Maisie turned around again. “Bareback horse-riding,” she said. “Standing on the horses, jumping from one to another, all those tricks.”
April added: “In tights, of course.”
The thought of Maisie in tights was unbearably tantalizing. Hugh crossed his legs and said: “How did you get into that line of work?”
She hesitated, then seemed to make up her mind about something. She turned around in her chair to face Hugh directly, and a dangerous glint came into her eyes. “It was like this,” she said. “My father worked for Tobias Pilaster and Co. Your father cheated my father out of a week’s wages. At that time my mother was sick. Without that money, either I would starve or she would die. So I ran away from home. I was eleven years old at the time.”
Hugh felt his face flush. “I don’t believe my father cheated anyone,” he said. “And if you were eleven you can’t possibly have understood what happened.”
“I understood hunger and cold!”
“Perhaps your father was at fault,” Hugh persisted, though he knew it was unwise. “He shouldn’t have had children if he couldn’t afford to feed them.”

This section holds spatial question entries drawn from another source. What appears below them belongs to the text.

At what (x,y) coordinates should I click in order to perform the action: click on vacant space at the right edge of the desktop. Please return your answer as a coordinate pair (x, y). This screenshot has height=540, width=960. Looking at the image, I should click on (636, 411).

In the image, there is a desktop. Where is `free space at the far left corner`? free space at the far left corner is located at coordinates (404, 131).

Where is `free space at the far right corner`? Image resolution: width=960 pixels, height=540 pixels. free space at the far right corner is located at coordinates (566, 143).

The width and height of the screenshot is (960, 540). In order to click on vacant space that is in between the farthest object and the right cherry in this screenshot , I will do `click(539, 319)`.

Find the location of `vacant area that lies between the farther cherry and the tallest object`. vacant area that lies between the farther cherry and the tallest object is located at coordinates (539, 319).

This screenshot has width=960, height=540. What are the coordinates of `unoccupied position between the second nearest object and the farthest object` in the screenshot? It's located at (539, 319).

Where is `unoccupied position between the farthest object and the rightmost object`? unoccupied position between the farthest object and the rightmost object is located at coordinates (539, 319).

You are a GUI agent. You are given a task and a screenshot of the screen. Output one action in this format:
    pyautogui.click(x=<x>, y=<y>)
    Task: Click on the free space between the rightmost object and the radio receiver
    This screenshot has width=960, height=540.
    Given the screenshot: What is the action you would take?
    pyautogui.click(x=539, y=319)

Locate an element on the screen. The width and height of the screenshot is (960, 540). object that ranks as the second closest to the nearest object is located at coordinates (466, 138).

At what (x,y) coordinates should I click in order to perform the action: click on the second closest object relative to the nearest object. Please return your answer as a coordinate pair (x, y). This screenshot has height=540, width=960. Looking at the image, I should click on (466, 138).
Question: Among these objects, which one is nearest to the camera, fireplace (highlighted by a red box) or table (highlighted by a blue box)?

“He could feed them!” Maisie blazed. “He worked like a slave—and then you stole his money!”
“My father went bankrupt, but he never stole.”
“It’s the same thing when you’re the loser!”
“It’s not the same, and you’re foolish and insolent to pretend that it is.”
The others obviously felt he had gone too far, and several people began to speak at the same time. Tonio said: “Let’s not quarrel about something that happened so long ago.”